* Work to be completed
Retype the lines of the listing unchanged, starting at the line that contains "Kurzbeschreibung" and ending at the final line of the listing, both included.

* Material provided
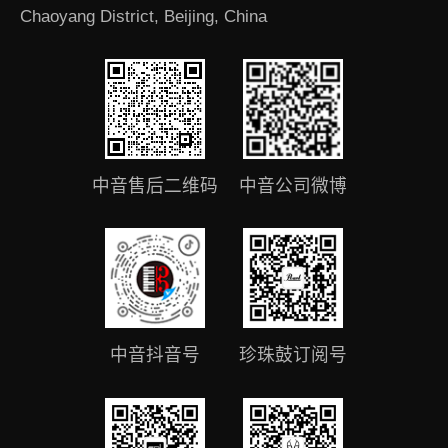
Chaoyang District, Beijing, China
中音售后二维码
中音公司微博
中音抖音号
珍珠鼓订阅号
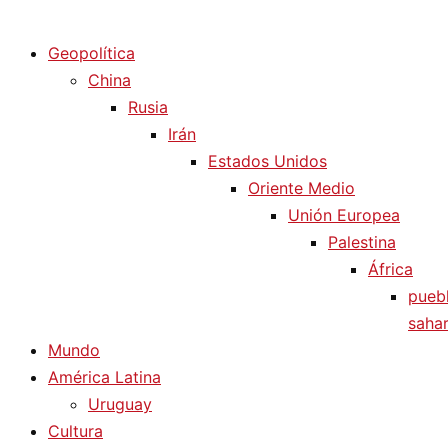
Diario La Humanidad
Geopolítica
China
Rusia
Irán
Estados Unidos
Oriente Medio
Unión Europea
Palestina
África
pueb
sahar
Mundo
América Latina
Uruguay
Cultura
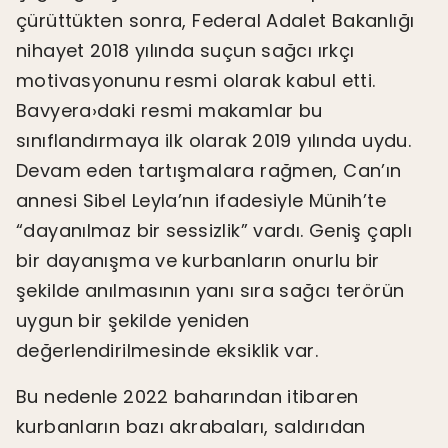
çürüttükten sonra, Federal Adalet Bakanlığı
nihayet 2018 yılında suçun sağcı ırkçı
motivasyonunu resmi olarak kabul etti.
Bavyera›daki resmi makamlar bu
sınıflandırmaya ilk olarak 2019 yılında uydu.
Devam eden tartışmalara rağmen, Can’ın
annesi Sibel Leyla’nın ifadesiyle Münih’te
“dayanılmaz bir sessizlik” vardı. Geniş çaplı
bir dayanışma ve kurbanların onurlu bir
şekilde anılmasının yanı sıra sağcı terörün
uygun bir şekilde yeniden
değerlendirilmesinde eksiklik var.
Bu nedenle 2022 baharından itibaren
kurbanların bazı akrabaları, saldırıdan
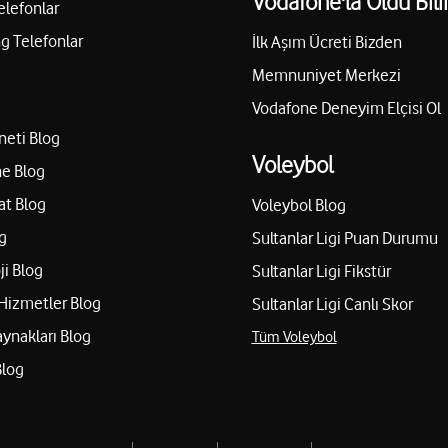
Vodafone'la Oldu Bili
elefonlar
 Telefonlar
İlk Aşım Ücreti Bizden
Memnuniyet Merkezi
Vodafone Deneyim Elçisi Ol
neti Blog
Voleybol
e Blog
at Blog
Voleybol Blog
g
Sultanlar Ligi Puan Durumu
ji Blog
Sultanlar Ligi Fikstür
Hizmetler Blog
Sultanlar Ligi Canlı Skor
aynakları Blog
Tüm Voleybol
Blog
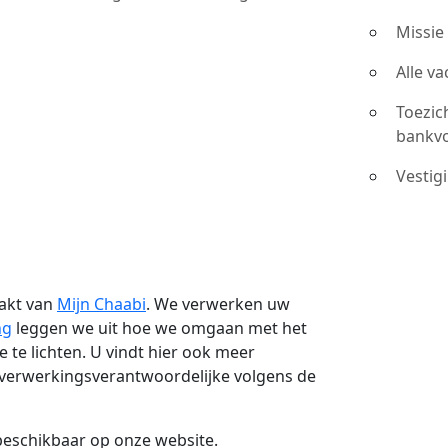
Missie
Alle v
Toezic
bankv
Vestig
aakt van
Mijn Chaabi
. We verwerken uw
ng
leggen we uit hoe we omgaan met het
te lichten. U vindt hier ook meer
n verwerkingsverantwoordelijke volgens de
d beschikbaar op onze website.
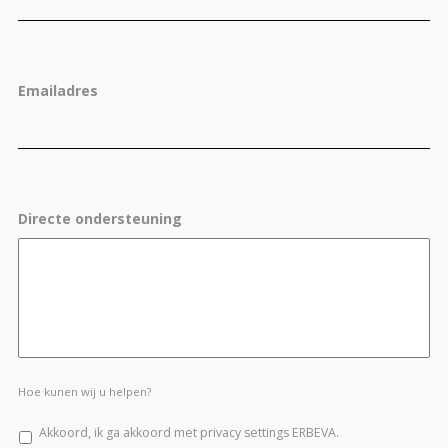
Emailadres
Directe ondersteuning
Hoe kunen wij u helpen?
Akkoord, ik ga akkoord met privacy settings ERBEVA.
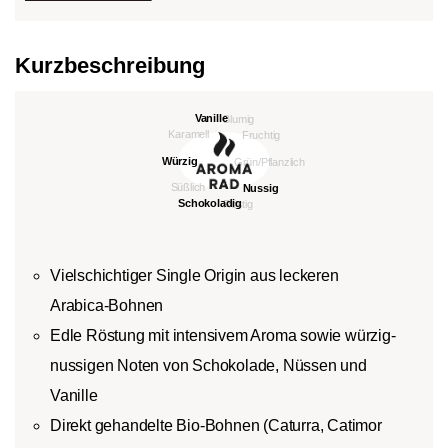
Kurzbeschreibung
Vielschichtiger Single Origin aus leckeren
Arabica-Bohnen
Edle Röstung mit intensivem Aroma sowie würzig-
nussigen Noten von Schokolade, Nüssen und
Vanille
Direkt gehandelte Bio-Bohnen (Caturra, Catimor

* Exercise solution
Kurzbeschreibung
Vielschichtiger Single Origin aus leckeren
Arabica-Bohnen
Edle Röstung mit intensivem Aroma sowie würzig-
nussigen Noten von Schokolade, Nüssen und
Vanille
Direkt gehandelte Bio-Bohnen (Caturra, Catimor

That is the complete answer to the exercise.